Published: 11:27, 16 June 2020
| Updated: 12:29, 16 June 2020
The National Trust is urging people not to bring barbecues or to light campfires while out in the countryside or by the coast, following a spate of wildfires during lockdown.
Despite recent rainfall, record-breaking spring temperatures has left many landscapes dry, creating conditions for fires to ignite and spread quickly.
Since the start of April, several large blazes have broken out on the charity's land, including one on the Devon coast started by a barbecue which required six fire engines and a police helicopter to extinguish and a 2km moorland blaze in West Yorkshire that tore through the nests of rare ground-nesting birds.
Though no major blazes have broken out on trust land in the county, there has been increased evidence of people lighting fires at sites including Knole in Sevenoaks and the White Cliffs at Dover.
Rangers have reported a rise in people bringing barbecues to the countryside, as warm weather has coincided with the easing of lockdown restrictions.

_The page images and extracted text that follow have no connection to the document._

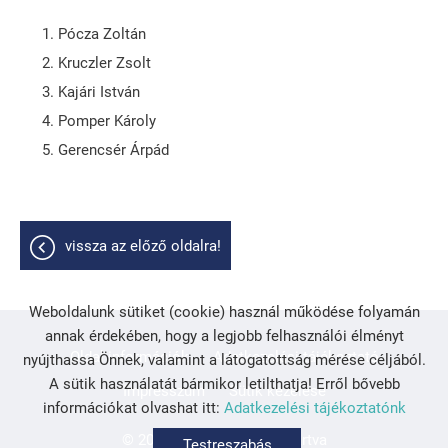
Pócza Zoltán
Kruczler Zsolt
Kajári István
Pomper Károly
Gerencsér Árpád
vissza az előző oldalra!
Weboldalunk sütiket (cookie) használ működése folyamán
annak érdekében, hogy a legjobb felhasználói élményt
Oldal információk
Adatkezelési tájékoztató
nyújthassa Önnek, valamint a látogatottság mérése céljából.
A sütik használatát bármikor letilthatja! Erről bővebb
Impresszum
Sütik kezelése
információkat olvashat itt:
Adatkezelési tájékoztatónk
© 2026 - Minden jog fenntartva
Testreszabás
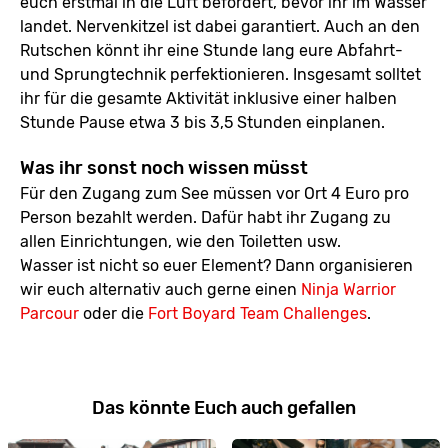
euch erstmal in die Luft befördert, bevor ihr im Wasser
landet. Nervenkitzel ist dabei garantiert. Auch an den
Rutschen könnt ihr eine Stunde lang eure Abfahrt-
und Sprungtechnik perfektionieren. Insgesamt solltet
ihr für die gesamte Aktivität inklusive einer halben
Stunde Pause etwa 3 bis 3,5 Stunden einplanen.
Was ihr sonst noch wissen müsst
Für den Zugang zum See müssen vor Ort 4 Euro pro
Person bezahlt werden. Dafür habt ihr Zugang zu
allen Einrichtungen, wie den Toiletten usw.
Wasser ist nicht so euer Element? Dann organisieren
wir euch alternativ auch gerne einen
Ninja Warrior
Parcour
oder die
Fort Boyard Team Challenges
.
Das könnte Euch auch gefallen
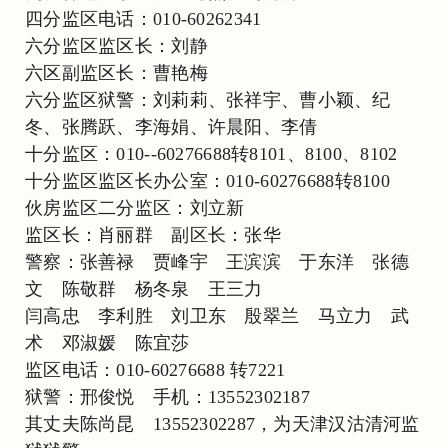
四分监区电话：010-60262341
六分监区监区长：刘静
六区副监区长：曹艳梅
六分监区狱警：刘莉莉、张祥宇、曹小颖、纪
冬、张腾跃、李海娟、许晨阳、李倩
十分监区：010--60276688转8101、8100、8102
十分监区监区长办公室：010-60276688转8100
伙房监区二分监区：刘立新
监区长：肖丽群 副区长：张华
警察：张善禄 贾峰宇 王滨滨 于东洋 张德
文 陈敬群 杨冬泉 王三力
闫高忠 李利胜 刘卫东 殷翠兰 马立力 武
术 邓淑媛 陈宜莎
监区电话：010-60276688 转7221
狱警：邢俊悦 手机：13552302187
其丈夫陈尚昆 13552302287，为天津汉沽清河监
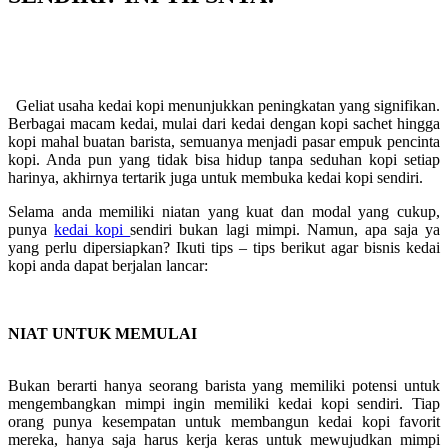
Geliat usaha kedai kopi menunjukkan peningkatan yang signifikan.
Berbagai macam kedai, mulai dari kedai dengan kopi sachet hingga
kopi mahal buatan barista, semuanya menjadi pasar empuk pencinta
kopi. Anda pun yang tidak bisa hidup tanpa seduhan kopi setiap
harinya, akhirnya tertarik juga untuk membuka kedai kopi sendiri.
Selama anda memiliki niatan yang kuat dan modal yang cukup,
punya
kedai kopi
sendiri bukan lagi mimpi. Namun, apa saja ya
yang perlu dipersiapkan? Ikuti tips – tips berikut agar bisnis kedai
kopi anda dapat berjalan lancar:
NIAT UNTUK MEMULAI
Bukan berarti hanya seorang barista yang memiliki potensi untuk
mengembangkan mimpi ingin memiliki kedai kopi sendiri. Tiap
orang punya kesempatan untuk membangun kedai kopi favorit
mereka, hanya saja harus kerja keras untuk mewujudkan mimpi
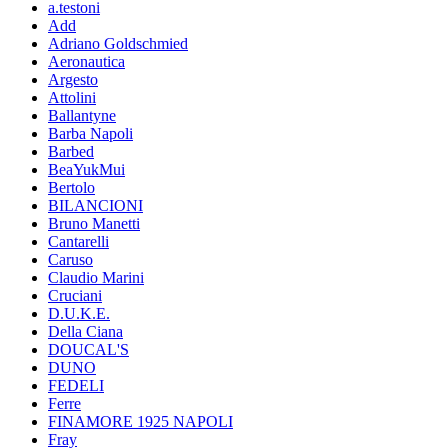
a.testoni
Add
Adriano Goldschmied
Aeronautica
Argesto
Attolini
Ballantyne
Barba Napoli
Barbed
BeaYukMui
Bertolo
BILANCIONI
Bruno Manetti
Cantarelli
Caruso
Claudio Marini
Cruciani
D.U.K.E.
Della Ciana
DOUCAL'S
DUNO
FEDELI
Ferre
FINAMORE 1925 NAPOLI
Fray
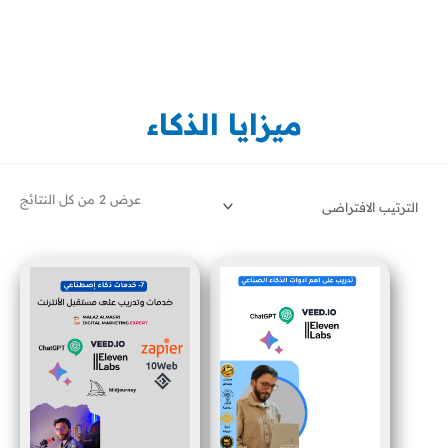
خطي
لى
لمحتوى
ميزايا الذكاء
عرض ⁦2⁩ من كل النتائج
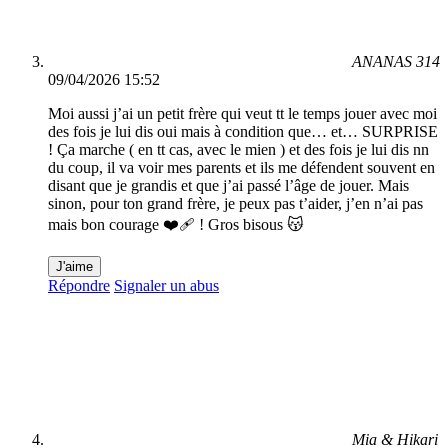
ANANAS 314
09/04/2026 15:52
Moi aussi j’ai un petit frère qui veut tt le temps jouer avec moi
des fois je lui dis oui mais à condition que… et… SURPRISE
! Ça marche ( en tt cas, avec le mien ) et des fois je lui dis nn
du coup, il va voir mes parents et ils me défendent souvent en
disant que je grandis et que j’ai passé l’âge de jouer. Mais
sinon, pour ton grand frère, je peux pas t’aider, j’en n’ai pas
mais bon courage ❤️‍🩹 ! Gros bisous 😽
J'aime
Répondre
Signaler un abus
Mia & Hikari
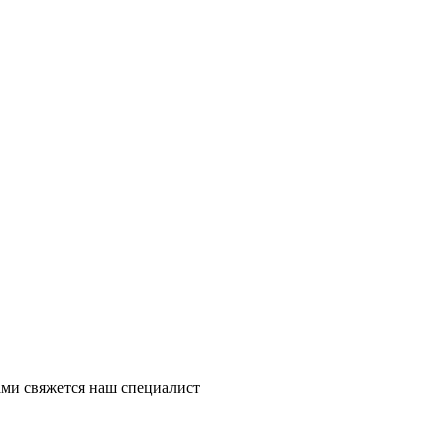
ми свяжется наш специалист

Kent Wildlife Trust also recently warned fire damage at its reserves during lockdown were the worst ever.
Many sites have also noticed an increase in litter – which not only blights the landscape and poses a threat to wildlife but can also fuel wildfires.
With drier weather set to return this weekend, the charity is calling on those making trips to the coast and countryside not to bring a barbecue or leave litter behind.
Ben McCarthy, head of nature conservation, said: “We know that people have missed the outdoors and open spaces these past few months – and we’re really pleased to be welcoming them back.
“But we’re urging people not to bring barbecues to the countryside or the coast. They can lead to real problems, particularly after such little rain in April and May.
“Many areas of land are still very dry and all it takes is a single spark from a barbecue or a dropped cigarette to cause a serious fire.
“Fires like these undermine our work to care for nature and respond to the climate emergency, which are priorities for the National Trust. Our local teams and the fire services are working hard to keep the countryside and coast safe for everyone, but resources are stretched.
“Please think of others; think of the wildlife; think of our emergency services; and don’t bring barbecues to the beach or countryside.”
Incidences of UK wildfires are increasing in number and severity, in part due to changing weather patterns, with last year the worst on record.
The late May bank holiday saw beauty spots recording record visitor numbers while at Studland Beach in Dorset, where the risk of wildfire was extreme, fire crews extinguished 30 unattended barbecues in one night alone.
Rangers also say litter has become an increasing issue during the relaxing of lockdown, further posing a danger to wildlife. Staff and local volunteers have helped to clear huge quantities of rubbish from sites across the country.
Ben continued: “Sadly, litter has been an issue for us for many years, but it has really ramped up lately.
“We absolutely want people to experience the beautiful natural places we look after and enjoy a picnic in the outdoors – but it’s not OK to drop rubbish and expect someone else to pick it up for you.
“Please keep hold of your litter until you find a bin, or better still, take it home with you, so we can all appreciate our natural places litter free.”